• Tim Lofton

Cyber Security 101



5 cybersecurity safety tips

Finances

Access to the internet has changed the way businesses and their customers interact. The convenience and speed of transactions, access to personal, financial and business accounts, and for many of us, the availability of information have made the internet indispensable for modern businesses and everyday life.

Here are some some insights when it comes to keeping you and your personal information safe: “With the internet’s speed and convenience come new threats and risks. Businesses such as The Retirement Blueprint have implemented strong controls to ensure interactions with our customers and business partners are secure. However, the business side is only half of the equation.

“With the number of large breaches over the last decade, consumers should assume their data is somewhere unexpected and adopt a model called ‘assumed breach.’ In major breaches, consumers don't lose their data directly. What is in your control is the impact that someone else’s loss event will have on you.”

Here are several recommendations and tips from the Federal Trade Commission (FTC) on how to protect yourself on the internet.

  1. Update your software.
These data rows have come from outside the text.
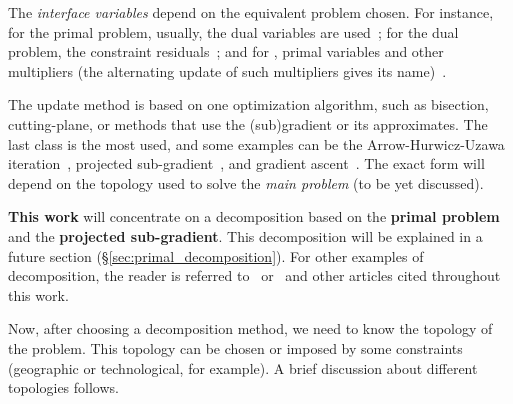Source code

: \documentclass[../main.tex]{subfiles}
\begin{document}
The \emph{interface variables} depend on the equivalent problem chosen. For instance, for the primal problem, usually, the dual variables are used~\cite{Cohen1978}; for the dual problem, the constraint residuals~\cite{BoydEtAl2015}; and for \ADMM, primal variables and other multipliers (the alternating update of such multipliers gives its name)~\cite{BoydEtAl2011}.

The update method is based on one optimization algorithm, such as bisection, cutting-plane, or methods that use the (sub)gradient or its approximates. The last class is the most used, and some examples can be the Arrow-Hurwicz-Uzawa iteration~\cite{BourdaisEtAl2012}, projected sub-gradient~\cite{BiegelEtAl2012}, and gradient ascent~\cite{BoydEtAl2011}.
The exact form will depend on the topology used to solve the \emph{main problem} (to be yet discussed).

\textbf{This work} will concentrate on a decomposition based on the \textbf{primal problem} and the \textbf{projected sub-gradient}.
This decomposition will be explained in a future section (\S\ref{sec:primal_decomposition}).
For other examples of decomposition, the reader is referred to~\cite{MaestreEtAl2014} or~\cite{ConejoEtAl2006} and other articles cited throughout this work.

Now, after choosing a decomposition method, we need to know the topology of the problem.
This topology can be chosen or imposed by some constraints (geographic or technological, for example). A brief discussion about different topologies follows.

\end{document}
Keep your software — including your operating system, web browsers and apps — up to date. Outdated software makes it easier for criminals to break into your devices. Most software can update automatically, so verify yours is set to do so.

  2. Make your password long, and use passphrases to help make them memorable. Try to be unpredictable — don’t use names, dates or common words. Avoid using the same password for many accounts. If it’s stolen, thieves can use it to take over all your accounts. Also, don’t share passwords on the phone, in texts or by email. Keep in mind legitimate companies will not ask you for your password. If you write down a password, keep it locked up. Kozman recommends using a reputable password manager. Choose a highly rated solution that meets your needs and supports your preferred operating system.
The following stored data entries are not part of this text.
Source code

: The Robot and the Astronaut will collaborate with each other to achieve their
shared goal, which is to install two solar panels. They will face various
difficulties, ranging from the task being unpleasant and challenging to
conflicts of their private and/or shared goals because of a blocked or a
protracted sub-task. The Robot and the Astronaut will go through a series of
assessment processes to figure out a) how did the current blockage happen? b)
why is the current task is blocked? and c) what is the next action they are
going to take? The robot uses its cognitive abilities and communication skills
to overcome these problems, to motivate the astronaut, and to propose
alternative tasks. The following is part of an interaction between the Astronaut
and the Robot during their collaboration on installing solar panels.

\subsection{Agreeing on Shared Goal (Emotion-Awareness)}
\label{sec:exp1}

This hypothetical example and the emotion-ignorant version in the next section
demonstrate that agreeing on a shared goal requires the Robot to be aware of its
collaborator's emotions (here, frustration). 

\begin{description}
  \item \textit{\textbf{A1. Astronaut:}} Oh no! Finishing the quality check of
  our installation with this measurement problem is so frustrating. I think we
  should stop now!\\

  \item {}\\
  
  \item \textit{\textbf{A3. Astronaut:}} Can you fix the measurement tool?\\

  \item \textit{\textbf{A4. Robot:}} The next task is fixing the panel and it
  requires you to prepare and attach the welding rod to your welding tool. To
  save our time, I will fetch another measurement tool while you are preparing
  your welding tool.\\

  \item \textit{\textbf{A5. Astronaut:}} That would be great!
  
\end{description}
  3. Use multifactor authentication when available. This requires both your password and an additional piece of information such as a code sent to your phone or a random number generated by an app or token. Forensic evidence shows that the use of multifactor authentication reduces the risk of account takeover by nearly 99 percent. We recommend using it everywhere it’s offered.

  4. Back up your files. No system is completely secure. Copy your files to an external hard drive or cloud storage. If your computer is attacked by malware, you’ll still have access to your files.

  5. Protect your personal information. Your Social Security number, credit card numbers, and bank and utility account numbers can be used to steal your money or open new accounts in your name. Consider placing a security freeze on your credit report with the major credit reporting agencies. It’s free and provides an effective defense if your information is lost or stolen. “It’s important to guard your information,” Lofton adds. “You have the right to ask questions and demand verification before providing information to anyone. If you feel uneasy, trust your instincts and say no.”

By maintaining a vigilant posture over what you can control, you protect yourself from most impacts of data loss or theft, whether the attacks are targeted at you or someone else. The FTC’s Online Security site also offers additional consumer tips and guidelines.